* SOURCE EXTRACT
-------------------------
As has so often been the case before, 2023 saw Ireland’s heroics in spring precede a fall in autumn. Once again, head coach Andy Farrell must pick his men up ahead of the 2024 Guinness Six Nations.

Traditionally, Ireland haven’t fared particularly well in Championships that have directly followed Rugby World Cups, finishing third in each of the last three such campaigns.

But given the high standards that the Lions’ coach-in-waiting Farrell has instilled since succeeding Joe Schmidt in 2019, you get the feeling that Ireland won’t settle for anything short of a repeat of last year’s Grand Slam and will be gunning to secure back-to-back crowns for just the second time in the Six Nations era (after 2014 and 2015).

Ireland have lost just two matches across their last three Six Nations campaigns, both against France, who they face in the opening battle of this year’s Championship. Should they secure a result in Marseille, they will certainly fancy their chances of treating Dublin to another St. Patrick’s weekend double celebration in March.

Playing Style

Ireland play at a ferocious tempo, often leaving their opponents breathless with the sheer speed of their approach. The Irish averaged more carries per game than any other team in the 2023 Six Nations and maintained an average attacking ruck speed well below the competition average (3.2s).

A strong emphasis is placed on ball retention in Farrell’s system, with Ireland averaging a higher share of possession per game than any other team in last year’s Championship (52.3%), a figure which rose to 55.1% in the World Cup and was only bettered by their quarter-final conquerors New Zealand.
-------------------------
* PROVIDED MATERIAL
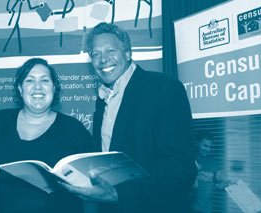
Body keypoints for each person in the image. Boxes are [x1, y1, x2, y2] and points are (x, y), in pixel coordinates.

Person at [61, 22, 197, 213]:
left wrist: (119, 195)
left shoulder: (164, 89)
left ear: (127, 53)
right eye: (96, 54)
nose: (103, 59)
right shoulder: (103, 99)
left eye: (110, 51)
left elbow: (180, 167)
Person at [0, 58, 96, 213]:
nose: (38, 87)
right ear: (20, 89)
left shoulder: (74, 130)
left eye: (45, 80)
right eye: (30, 80)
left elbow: (91, 187)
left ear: (54, 88)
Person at [191, 131, 229, 213]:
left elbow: (217, 185)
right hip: (190, 208)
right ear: (197, 142)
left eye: (210, 147)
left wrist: (226, 185)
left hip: (207, 209)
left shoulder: (213, 163)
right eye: (205, 146)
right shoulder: (189, 161)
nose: (208, 149)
-------------------------
In the Ireland rugby preview, swap "ball retention" for "keeping the ball" and write out the passage between "A strong emphasis" and "conquerors New Zealand.", inclusive. The records play no part here.

* REPLY
A strong emphasis is placed on keeping the ball in Farrell’s system, with Ireland averaging a higher share of possession per game than any other team in last year’s Championship (52.3%), a figure which rose to 55.1% in the World Cup and was only bettered by their quarter-final conquerors New Zealand.